High Performance System Analytics
Project reference: 2217
We propose to analize operational logs with machine learning methods. Starting from our previous work where we characterised the operational logs of our cluster computer LISA , we propose a continuation that would bring in scope additional data sources, like EAR  and XALT . We plan to evaluate an anomaly detection method on this newly created dataset. Due to the size and complexity of data, training the machine learning model will require access and use of the Dutch supercomputer Snellius.
Project Mentor: Damian Podareanu
Project Co-mentor: Caspar van Leeuwen
Site Co-ordinator:Carlos Teijeiro Barjas
Students will learn how to tackle a real-life problem with a machine learning approach at scale. They will learn what are the challenges in curating data relevant for the given problem.
Student Prerequisites (compulsory):
Student must be familiar with Python and basic machine learning techniques.
Student must be comfortable with Linux based systems and batch schedulers (SLURM)
Student Prerequisites (desirable):
Basic knowledge about deep neural networks is a plus.
Systems knowledge is a plus
- https://arxiv.org/abs/2107.11832 (original project paper)
- https://github.com/sara-nl/SURFace (code)
- https://zenodo.org/record/3878143#.Yg_Xb4zMJl8 (data)

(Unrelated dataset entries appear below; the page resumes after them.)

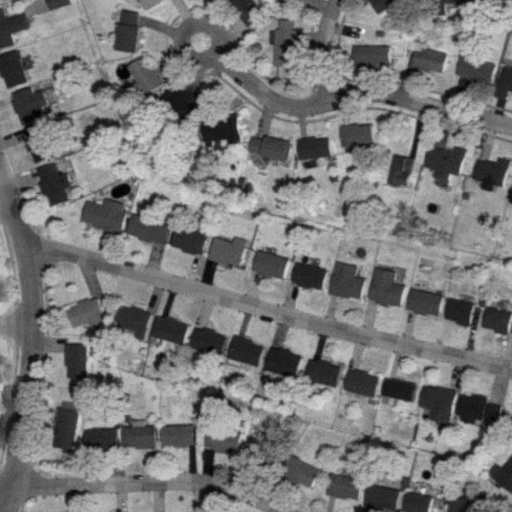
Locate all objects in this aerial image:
building: (56, 3)
building: (146, 3)
building: (382, 4)
building: (436, 6)
building: (248, 12)
road: (188, 23)
building: (10, 28)
building: (127, 32)
building: (282, 42)
road: (323, 49)
building: (370, 55)
building: (425, 57)
building: (13, 69)
building: (473, 69)
building: (141, 78)
building: (505, 79)
road: (357, 94)
building: (180, 102)
building: (29, 105)
building: (222, 129)
building: (356, 134)
building: (38, 144)
building: (270, 147)
building: (314, 148)
building: (444, 161)
building: (399, 170)
building: (491, 173)
building: (53, 184)
building: (103, 215)
building: (147, 228)
building: (188, 240)
building: (227, 251)
building: (270, 264)
building: (308, 276)
building: (346, 281)
building: (384, 287)
building: (423, 302)
road: (266, 309)
building: (458, 311)
building: (85, 314)
building: (131, 320)
building: (496, 320)
road: (14, 325)
building: (170, 330)
building: (207, 341)
road: (26, 343)
building: (245, 351)
building: (73, 360)
building: (283, 362)
building: (322, 372)
building: (361, 382)
building: (398, 389)
building: (438, 402)
building: (476, 409)
building: (64, 425)
building: (138, 435)
building: (177, 435)
building: (98, 438)
building: (223, 440)
building: (264, 453)
building: (303, 472)
building: (502, 475)
road: (148, 481)
road: (4, 487)
building: (346, 487)
building: (384, 497)
building: (418, 502)
building: (472, 503)
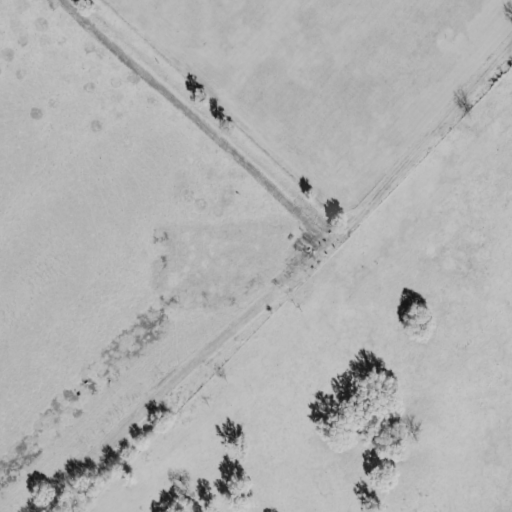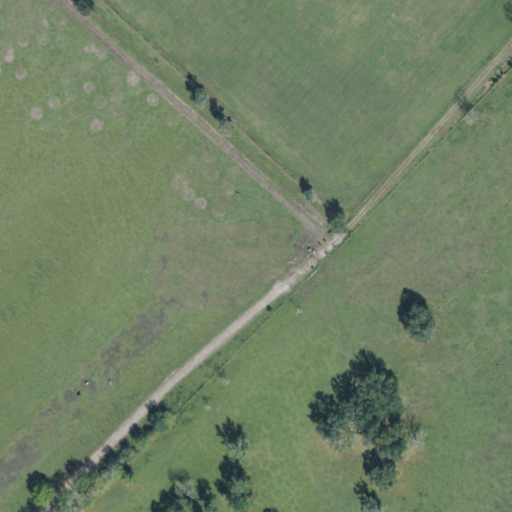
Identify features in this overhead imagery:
road: (288, 289)
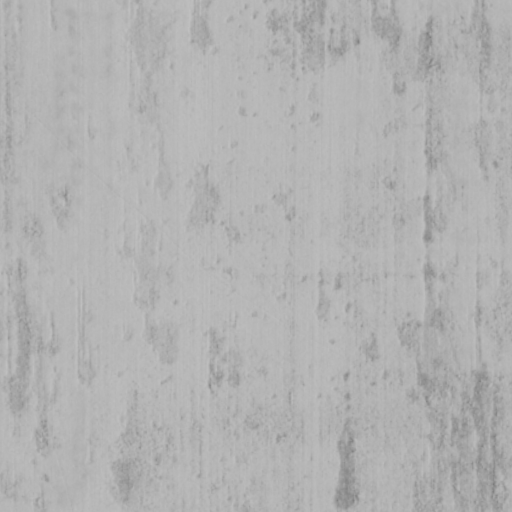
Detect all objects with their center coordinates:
crop: (256, 256)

(simple) VQVAE for anomaly detection: https://arxiv.org/abs/2012.06765
Week 1: training week
Week 2: literature review and getting up to date with previous efforts
Week 3: update plan and practical code setup
Week 4&5: adding new data to the old collection
Week 6&7: experiments with anomaly detection methods on the collected data
Week 8 prepare final report & wrap-up
This can be done by 1 or 2 students. In the case of 2 students, we will add both EAR and XALT, otherwise we’ll chose one of them, in consultation with the student
Final Product Description:
We expect a proof of concept for the task of identifying anomalies in our operational logs
Adapting the Project: Increasing the Difficulty:
We can evaluate a more complicated method like a hierarchical VQVAE.
Adapting the Project: Decreasing the Difficulty:
We could stop after the data curation and merger and forgo the anomaly detection.
Students will require access to Snellius (supercomputer) and LISA(cluster computer) – provided by SURF.